─── Data shown ───

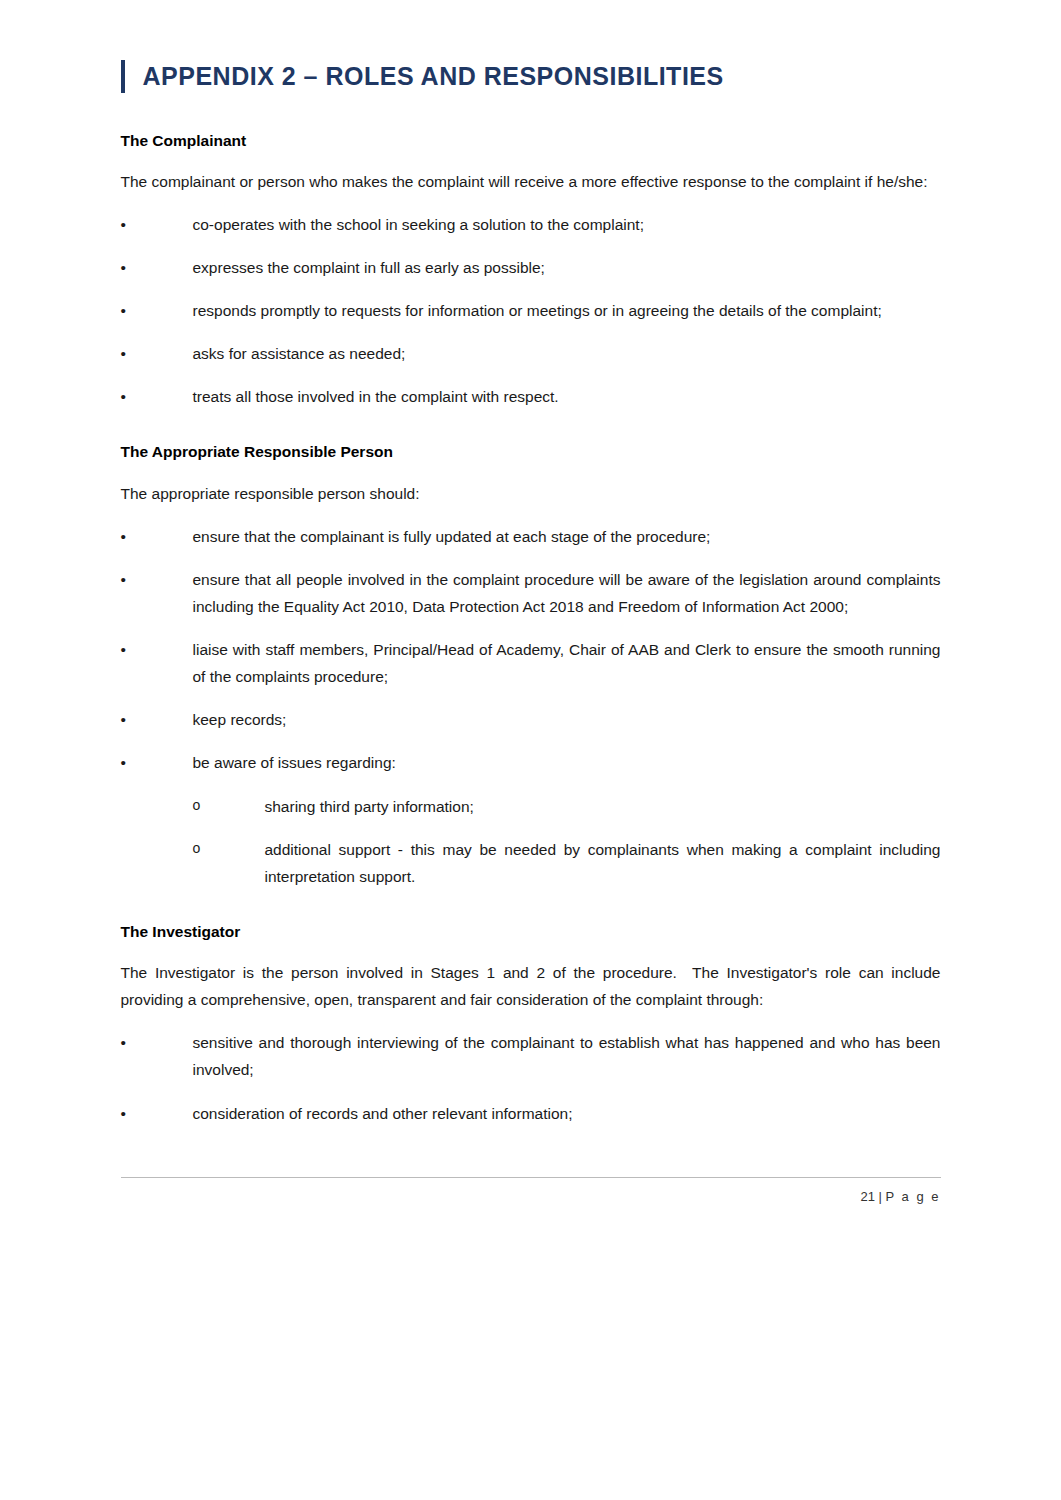APPENDIX 2 – ROLES AND RESPONSIBILITIES
The Complainant
The complainant or person who makes the complaint will receive a more effective response to the complaint if he/she:
co-operates with the school in seeking a solution to the complaint;
expresses the complaint in full as early as possible;
responds promptly to requests for information or meetings or in agreeing the details of the complaint;
asks for assistance as needed;
treats all those involved in the complaint with respect.
The Appropriate Responsible Person
The appropriate responsible person should:
ensure that the complainant is fully updated at each stage of the procedure;
ensure that all people involved in the complaint procedure will be aware of the legislation around complaints including the Equality Act 2010, Data Protection Act 2018 and Freedom of Information Act 2000;
liaise with staff members, Principal/Head of Academy, Chair of AAB and Clerk to ensure the smooth running of the complaints procedure;
keep records;
be aware of issues regarding:
sharing third party information;
additional support - this may be needed by complainants when making a complaint including interpretation support.
The Investigator
The Investigator is the person involved in Stages 1 and 2 of the procedure. The Investigator's role can include providing a comprehensive, open, transparent and fair consideration of the complaint through:
sensitive and thorough interviewing of the complainant to establish what has happened and who has been involved;
consideration of records and other relevant information;
21 | P a g e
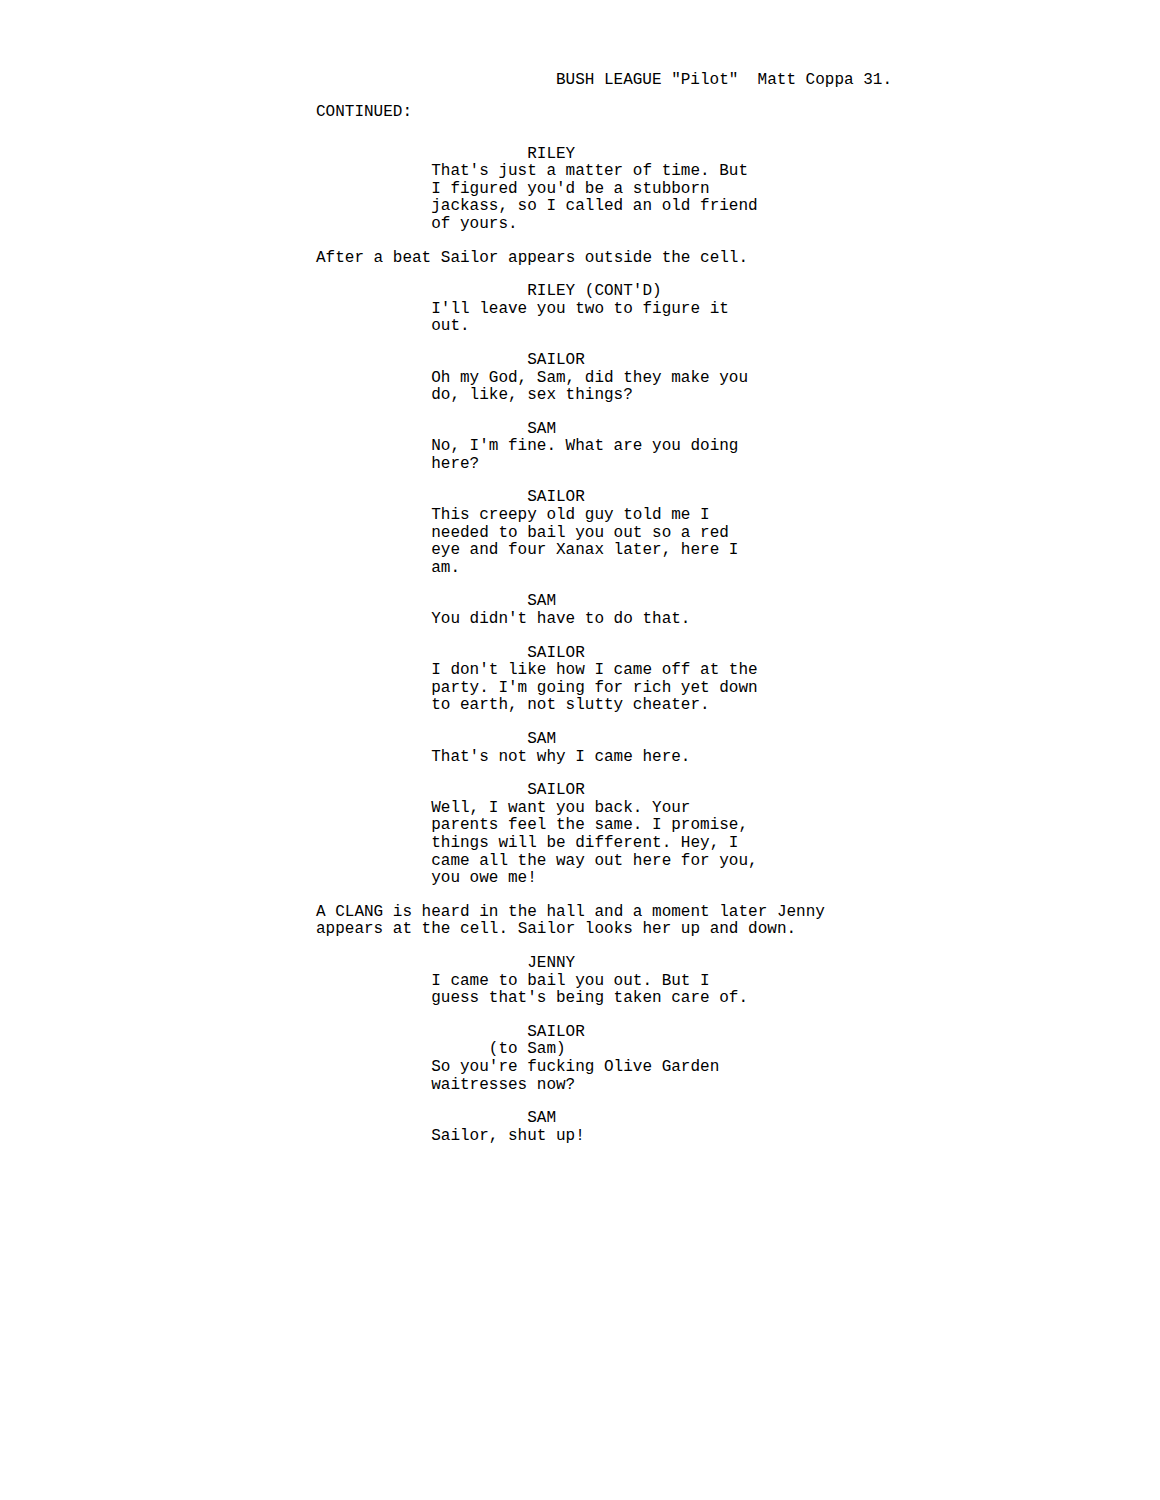BUSH LEAGUE "Pilot" Matt Coppa 31.
CONTINUED:
RILEY
That's just a matter of time. But I figured you'd be a stubborn jackass, so I called an old friend of yours.
After a beat Sailor appears outside the cell.
RILEY (CONT'D)
I'll leave you two to figure it out.
SAILOR
Oh my God, Sam, did they make you do, like, sex things?
SAM
No, I'm fine. What are you doing here?
SAILOR
This creepy old guy told me I needed to bail you out so a red eye and four Xanax later, here I am.
SAM
You didn't have to do that.
SAILOR
I don't like how I came off at the party. I'm going for rich yet down to earth, not slutty cheater.
SAM
That's not why I came here.
SAILOR
Well, I want you back. Your parents feel the same. I promise, things will be different. Hey, I came all the way out here for you, you owe me!
A CLANG is heard in the hall and a moment later Jenny appears at the cell. Sailor looks her up and down.
JENNY
I came to bail you out. But I guess that's being taken care of.
SAILOR
(to Sam)
So you're fucking Olive Garden waitresses now?
SAM
Sailor, shut up!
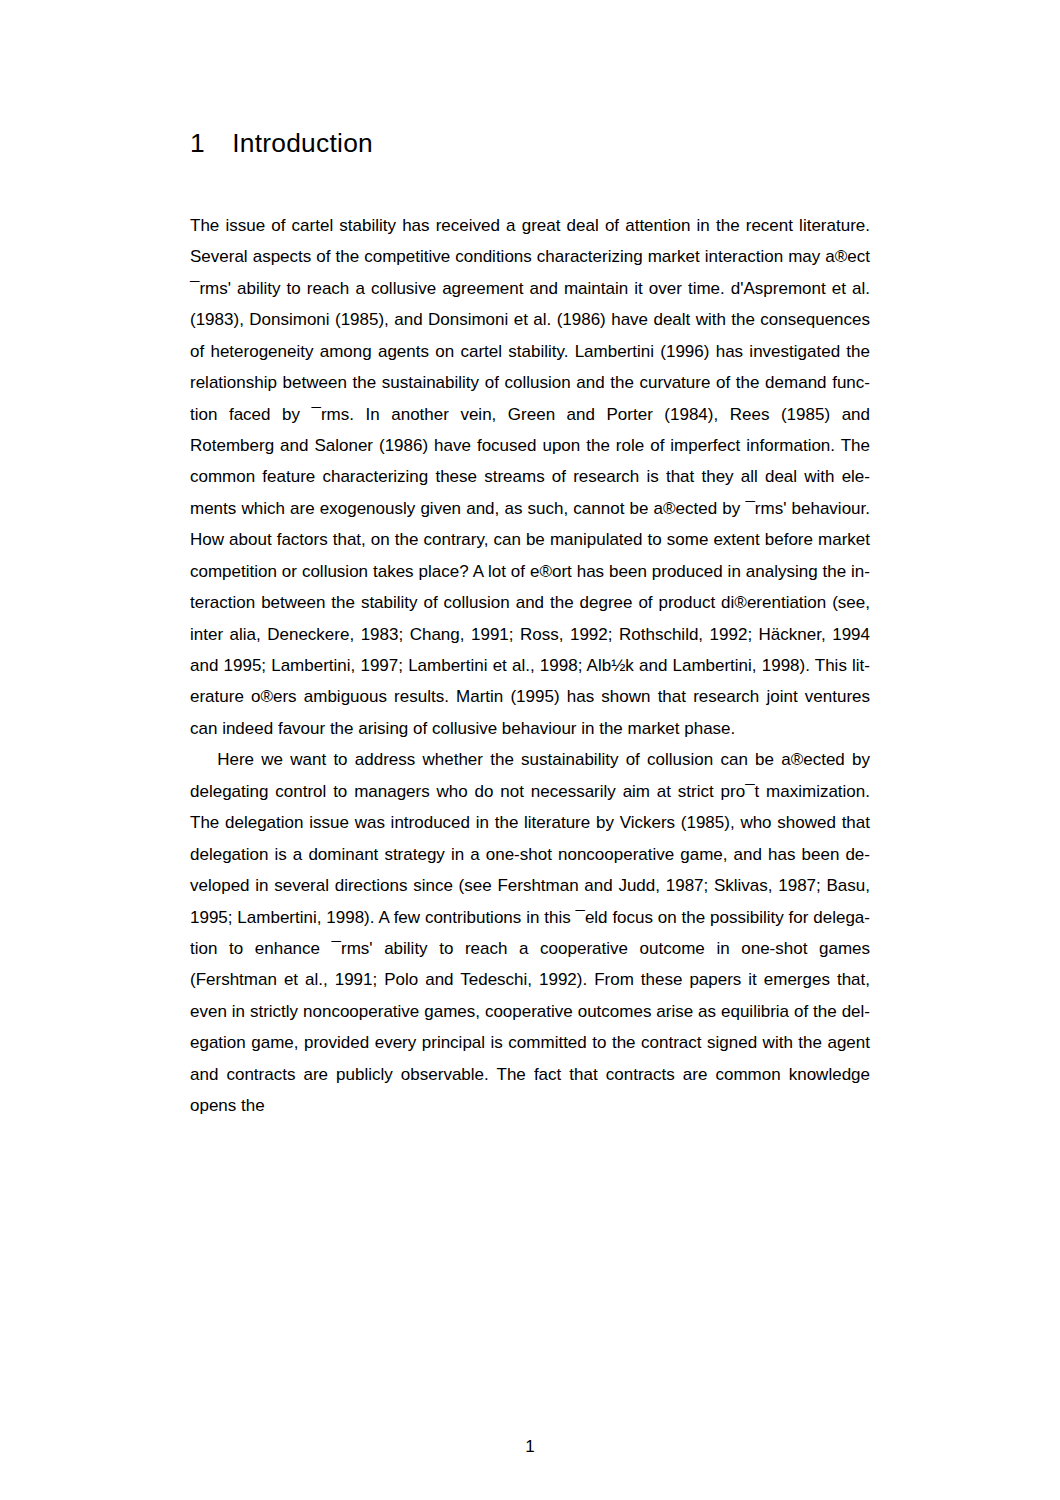1 Introduction
The issue of cartel stability has received a great deal of attention in the recent literature. Several aspects of the competitive conditions characterizing market interaction may a®ect ¯rms' ability to reach a collusive agreement and maintain it over time. d'Aspremont et al. (1983), Donsimoni (1985), and Donsimoni et al. (1986) have dealt with the consequences of heterogeneity among agents on cartel stability. Lambertini (1996) has investigated the relationship between the sustainability of collusion and the curvature of the demand function faced by ¯rms. In another vein, Green and Porter (1984), Rees (1985) and Rotemberg and Saloner (1986) have focused upon the role of imperfect information. The common feature characterizing these streams of research is that they all deal with elements which are exogenously given and, as such, cannot be a®ected by ¯rms' behaviour. How about factors that, on the contrary, can be manipulated to some extent before market competition or collusion takes place? A lot of e®ort has been produced in analysing the interaction between the stability of collusion and the degree of product di®erentiation (see, inter alia, Deneckere, 1983; Chang, 1991; Ross, 1992; Rothschild, 1992; Häckner, 1994 and 1995; Lambertini, 1997; Lambertini et al., 1998; Alb½k and Lambertini, 1998). This literature o®ers ambiguous results. Martin (1995) has shown that research joint ventures can indeed favour the arising of collusive behaviour in the market phase.
Here we want to address whether the sustainability of collusion can be a®ected by delegating control to managers who do not necessarily aim at strict pro¯t maximization. The delegation issue was introduced in the literature by Vickers (1985), who showed that delegation is a dominant strategy in a one-shot noncooperative game, and has been developed in several directions since (see Fershtman and Judd, 1987; Sklivas, 1987; Basu, 1995; Lambertini, 1998). A few contributions in this ¯eld focus on the possibility for delegation to enhance ¯rms' ability to reach a cooperative outcome in one-shot games (Fershtman et al., 1991; Polo and Tedeschi, 1992). From these papers it emerges that, even in strictly noncooperative games, cooperative outcomes arise as equilibria of the delegation game, provided every principal is committed to the contract signed with the agent and contracts are publicly observable. The fact that contracts are common knowledge opens the
1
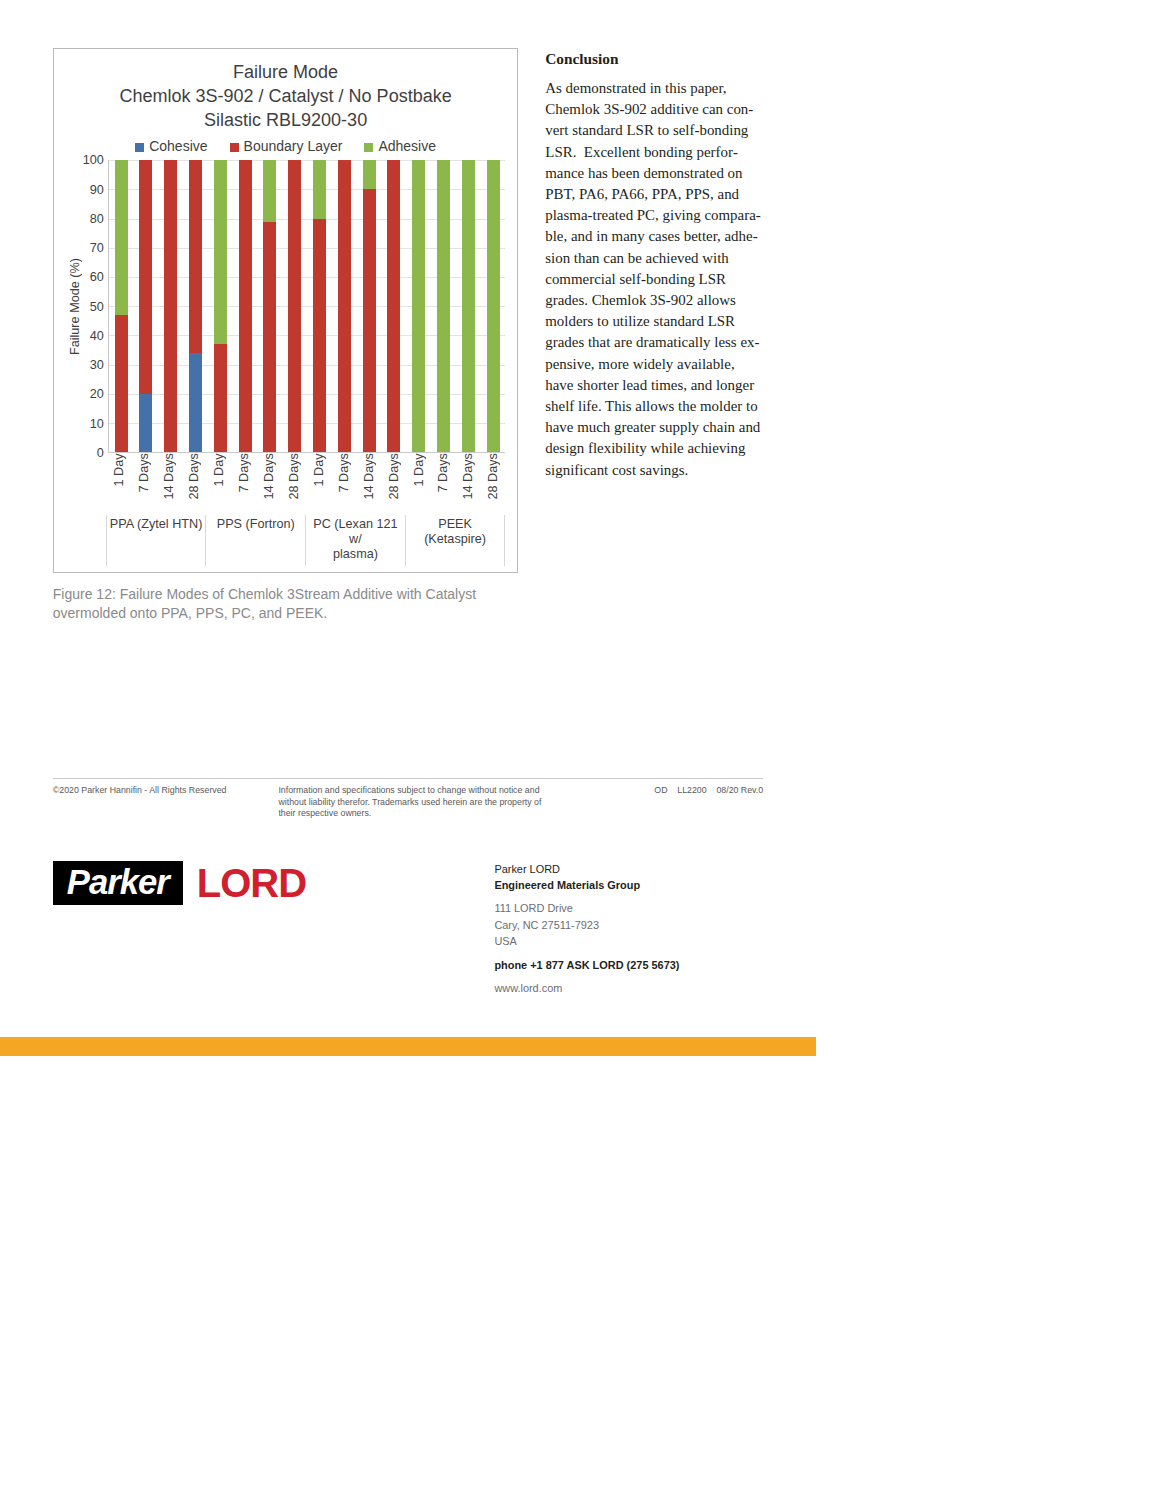Failure Mode
Chemlok 3S-902 / Catalyst / No Postbake
Silastic RBL9200-30
Cohesive
Boundary Layer
Adhesive
Failure Mode (%)
100
90
80
70
60
50
40
30
20
10
0
1 Day
7 Days
14 Days
28 Days
1 Day
7 Days
14 Days
28 Days
1 Day
7 Days
14 Days
28 Days
1 Day
7 Days
14 Days
28 Days
PPA (Zytel HTN)
PPS (Fortron)
PC (Lexan 121 w/
plasma)
PEEK (Ketaspire)
Figure 12: Failure Modes of Chemlok 3Stream Additive with Catalyst overmolded onto PPA, PPS, PC, and PEEK.
Conclusion
As demonstrated in this paper, Chemlok 3S-902 additive can convert standard LSR to self-bonding LSR. Excellent bonding performance has been demonstrated on PBT, PA6, PA66, PPA, PPS, and plasma-treated PC, giving comparable, and in many cases better, adhesion than can be achieved with commercial self-bonding LSR grades. Chemlok 3S-902 allows molders to utilize standard LSR grades that are dramatically less expensive, more widely available, have shorter lead times, and longer shelf life. This allows the molder to have much greater supply chain and design flexibility while achieving significant cost savings.
©2020 Parker Hannifin - All Rights Reserved
Information and specifications subject to change without notice and without liability therefor. Trademarks used herein are the property of their respective owners.
OD LL2200 08/20 Rev.0
Parker
LORD
Parker LORD
Engineered Materials Group
111 LORD Drive
Cary, NC 27511-7923
USA
phone +1 877 ASK LORD (275 5673)
www.lord.com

───

Problem requirements: Copy out each line of the records where the word "down" appears.

Written solution:
I don't like how I came off at the party. I'm going for rich yet down to earth, not slutty cheater.
A CLANG is heard in the hall and a moment later Jenny appears at the cell. Sailor looks her up and down.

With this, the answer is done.